Wounded or not, the twelve living assaulters sat dumbly on the porch, some lying on their backs, others dangling their legs over the edge, staring at the roof or into the sky. Sullivan was lifting their shirts to check them for injuries, shouting instructions into their ears. I wondered again if Charles had been the one to shoot Pedro and Lourdes, but pushed away the question a second time.
Meanwhile, the men at the wall had begun to come forward. Bill Hollis had been laid out in the shade. His brother Dutch was sitting next to him. Four others were carried over. I could tell that one was a vaquero of ours, though I did not have the heart to get up and see who it was.
A FEW HOURS later the photographer showed up. The Rangers posed with the bodies of the male Garcias, the faces shot off most of the dead men, a detail that would be lost in the printing. They would look blurred, overdirty, as the faces of all dead men do.

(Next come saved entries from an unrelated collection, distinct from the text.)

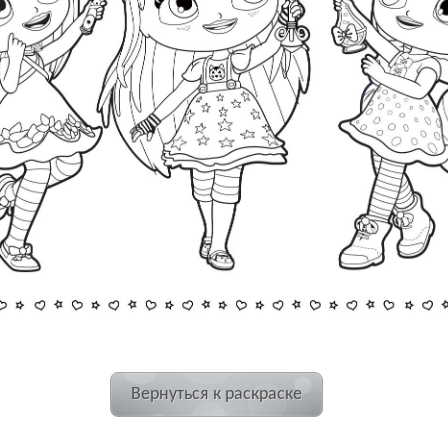
Вернуться к раскраске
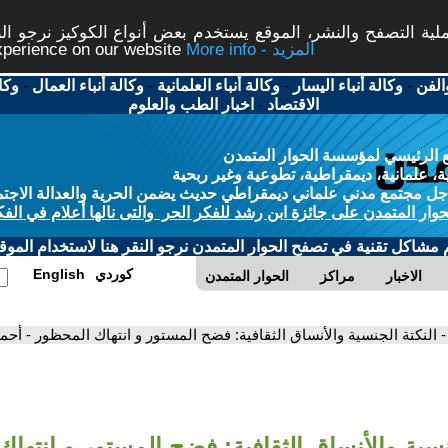
ة التصفح والنشر، الموقع يستخدم بعض أنواع الكوكيز نرجو النق
More info - المزيد
experience on our website
الفن
-
وكالة أنباء اليسار
-
وكالة أنباء العلمانية
-
وكالة أنباء العمال
-
وكا
الاقتصاد
-
اخبار الطب والعلوم
 الرئيسي لمؤسسة الحوار المتمدن
، علمانية، ديمقراطية، تطوعية وغير ربحية
ل مجتمع مدني علماني ديمقراطي حديث يضمن الحرية والعدالة الاجتم
حوار المتمدن على جائزة ابن رشد للفكر الحر والتى نالها أعلام في الفك
م مشاكل تقنية في تصفح الحوار المتمدن نرجو النقر هنا لاستخدام الموقع
كوردي
English
الاخبار
مراكز
الحوار المتمدن
- النكتة الجنسية والأنساق الثقافية: فضح المستور و انتهاك المحظور - أ
نسية والأنساق الثقافية: فضح المستور و انتها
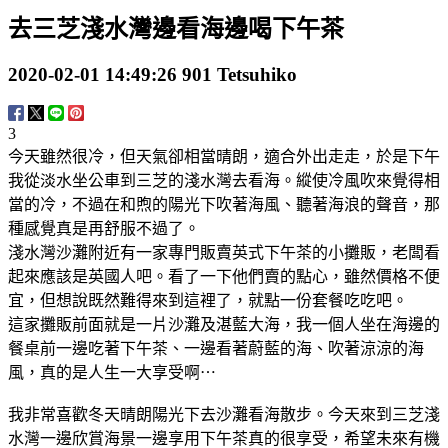
去三芝淺水灣邊看海邊喝下午茶
2020-02-01 14:49:26
901
Tetsuhiko
3
今天雖然很冷，但天氣卻相當晴朗，適合外出走走，於是下午
我從淡水坐公車到三芝的淺水灣去看海。縱使冷風吹來覺得相
當的冷，不過在和煦的陽光下吹著海風、聽著海浪的聲音，那
種感覺真是再舒服不過了。
淺水灣沙灘附近有一家專門販賣英式下午茶的小攤販，老闆看
起來應該是英國人吧。看了一下他們賣的點心，雖然價格不便
宜，但想說既然難得來到這裡了，就點一份套餐吃吃吧。
這家攤販前面就是一片沙灘及湛藍大海，我一個人坐在海邊的
餐桌前一邊吃著下午茶、一邊看著蔚藍的海、吹著涼涼的海
風，真的是人生一大享受啊⋯
我非常喜歡冬天晴朗陽光下去沙灘看海散步。今天來到三芝淺
水灣一邊欣賞海景一邊享用下午茶真的很享受，希望未來有機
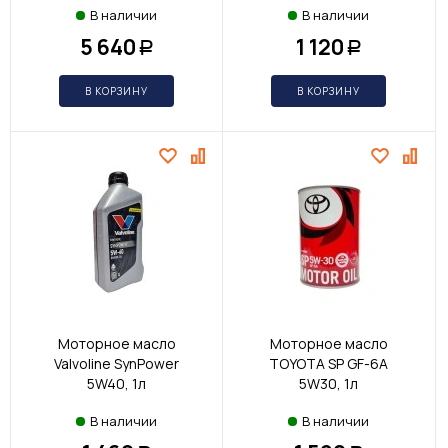
В наличии
В наличии
5 640
1 120
Р
Р
В КОРЗИНУ
В КОРЗИНУ
Моторное масло
Моторное масло
Valvoline SynPower
TOYOTA SP GF-6A
5W40, 1л
5W30, 1л
В наличии
В наличии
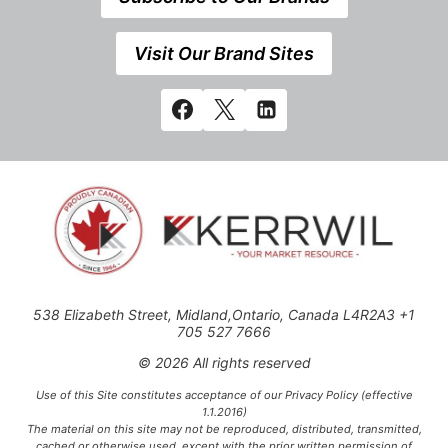
Visit Our Brand Sites
538 Elizabeth Street, Midland,Ontario, Canada L4R2A3 +1
705 527 7666
© 2026 All rights reserved
Use of this Site constitutes acceptance of our Privacy Policy (effective
1.1.2016)
The material on this site may not be reproduced, distributed, transmitted,
cached or otherwise used, except with the prior written permission of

No one commented on the absence of Pedro’s sons-in-law. It was just as he had told us — they were not in the house. The bodies of the women and children were placed in the shade, away from their men, perhaps out of some old-fashioned impulse, perhaps so they would not show in the pictures.
Watching the photographer take pictures of townspeople posing with the Garcias — a loose queue had formed — I began to feel even more tired. I knew what anyone looking at the pictures would think, or rather not think, of the Garcias, whose remains were so matted with dust and dried blood that they were barely distinguishable from the caliche. The audience would notice only the living men, who had done a brave thing, while the dead would not even register as men. They were props — like a panther or dead buck — they had lived their entire lives in order to die for just this moment.
People from town continued to arrive, women and children now. Our vaqueros disappeared, taking the body of their fallen comrade, while the vigilantes and their wives went through the cupboards. The furniture inside the casa mayor was all quite valuable; most had come from the old country: old Spanish weapons and armor, a good deal of silver. The Garcias had once been quite wealthy and I knew when I returned I would find the house completely plundered.